Even though Justin Vernon has featured on a number of tracks, including multiple Taylor Swift tracks, we have not had a Bon Iver record in roughly 5 or 6 years. Well, the band is back and they have left the synth and electro mixers at home and went back to that indie cabin in the woods. The raw power and emotion in this delicate track is some of their best work…but we will get there in due time.
First of all, we are back in the days of For Emma Forever Ago and Bon Iver, Bon Iver where the arrangements were largely made up of tangible instruments, as opposed to electro beeps and post-production. Musically, Speyside is a good mix of the two records. It has the inpecable acoustic guitar of For Emma Forever Ago, but it is mixed more like Bon Iver, Bon Iver where Vernon’s vocal is up in the mix and the entire track has more depth and warmth than the band’s earlier work. Leaving the electronic flourishes at home gives the track the heart and soul that was missing on their previous two records. You can really feel the music in this track. Acoustic guitar, strings and the vocal all work magnificently together and give the track emotional depth. In stripping the song back, the band is back to the core of what made them such an indie favourite in the first place.

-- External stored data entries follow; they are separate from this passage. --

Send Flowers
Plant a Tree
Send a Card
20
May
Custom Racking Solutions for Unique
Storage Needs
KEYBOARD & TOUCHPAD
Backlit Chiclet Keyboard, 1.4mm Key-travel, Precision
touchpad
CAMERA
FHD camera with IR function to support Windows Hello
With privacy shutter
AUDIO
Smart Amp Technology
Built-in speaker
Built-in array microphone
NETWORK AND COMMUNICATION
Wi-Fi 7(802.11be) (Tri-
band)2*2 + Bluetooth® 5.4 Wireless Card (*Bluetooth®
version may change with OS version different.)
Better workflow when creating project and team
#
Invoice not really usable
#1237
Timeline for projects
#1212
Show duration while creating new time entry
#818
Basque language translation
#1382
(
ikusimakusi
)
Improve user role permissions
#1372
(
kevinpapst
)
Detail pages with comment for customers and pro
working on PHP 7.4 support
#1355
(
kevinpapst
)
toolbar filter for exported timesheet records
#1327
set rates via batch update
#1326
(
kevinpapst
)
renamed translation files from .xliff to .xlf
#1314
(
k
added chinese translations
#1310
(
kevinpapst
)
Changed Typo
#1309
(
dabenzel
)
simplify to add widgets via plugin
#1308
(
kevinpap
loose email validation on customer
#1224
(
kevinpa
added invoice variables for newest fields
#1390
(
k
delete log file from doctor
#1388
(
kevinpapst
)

Justin Vernon has mastered his vocal and uses it with surgical percision on this track. He is like Spielberg sitting back and constructing perfect scenes with as much emotional impact as possible. In the past, Vernon would rely too much on his falcetto, which hid his amazing vocal range. As time has gone on he has used his lower range in tracks with great effect. On Speyside he goes all over the scale with soulful depth and gospel-esque emotional resonance. You don’t feel like he is singing…it’s more like he cut his heart out and is wringing it over a live mic.
Lyrically, this is a song about rebuilding yourself from the ashes of the past. Vernon sings of a man looking back at his mistakes, violence and regret in the cold light of day. In the end he is reduced to nothing more than shattered pieces on the floor. The end of the track “But maybe you can still make a man from me…With what’s left of me / As you live and breathe / I really know now what had hold on me” is beautiful and gut wrenching. I interpret it as a man who has lost everything to addiction and knowing that it had a hold on him is now willing to reach out for help to be put back together. It is pretty open to what you think, but that stuck out to me.
Bon Iver’s Speyside is a song about the human condition and how we can be broken down to our rock bottom, but still have hope that the love of others can rebuild us. This is a beautiful song sung so soulfully and delicately that you will cry.